[dm-devel] [v2] block: Fix a WRITE SAME BUG_ON

zhangxiaoxu (A) zhangxiaoxu5 at huawei.com
Mon Jan 28 05:48:15 UTC 2019


Hi, Thanks for your reply.

BUG_ON is because the 'bio_iovec(bio).bv_len' not same with 'sdp->sector_size'.

Just as below reproducer, If the 'golden' is stacked by disks 'sda'(logical_block_size=512)
and 'sdb'(logical_block_size=4096), call 'blkdev_issue_write_same' on it will BUG_ON because
of the
	bio->bi_io_vec->bv_len = bdev_logical_block_size('golden'), and the
	bdev_logical_block_size('golden') = max_logical_block_size(sda, sdb).
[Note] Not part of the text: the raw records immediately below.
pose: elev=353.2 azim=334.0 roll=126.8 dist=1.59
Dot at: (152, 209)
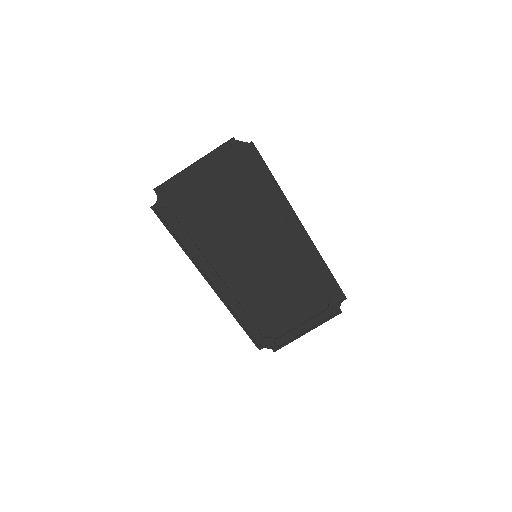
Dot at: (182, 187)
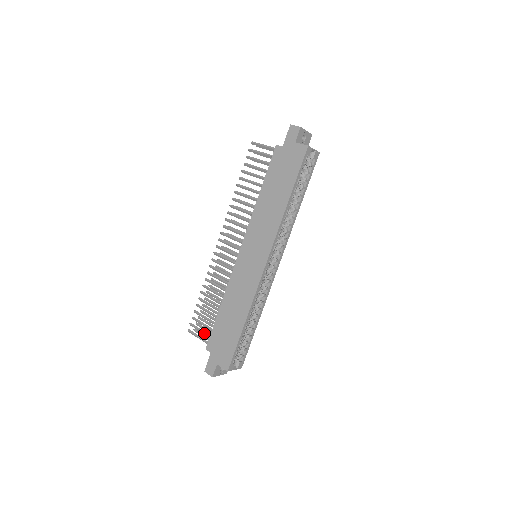
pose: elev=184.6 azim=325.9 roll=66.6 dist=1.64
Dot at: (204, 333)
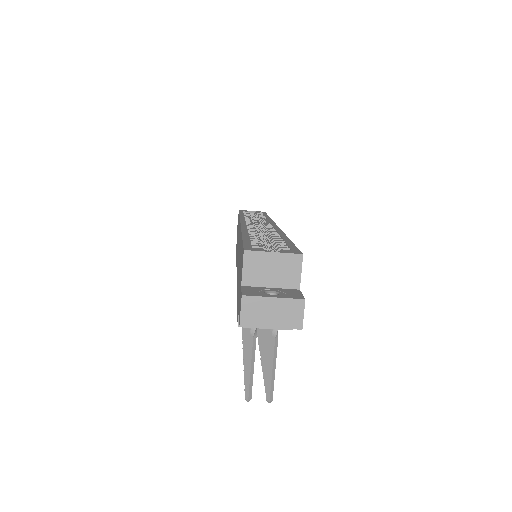
Dot at: occluded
There are 2 solutions about the problem:
1. Disable the WRITE SAME for that situation: Just like this patch.
2. Improve the WRITE SAME to adapt that situation:
	Reorganization the 'WRITE SAME' bio for the disks which logical_block_size is smaller than the logical volume.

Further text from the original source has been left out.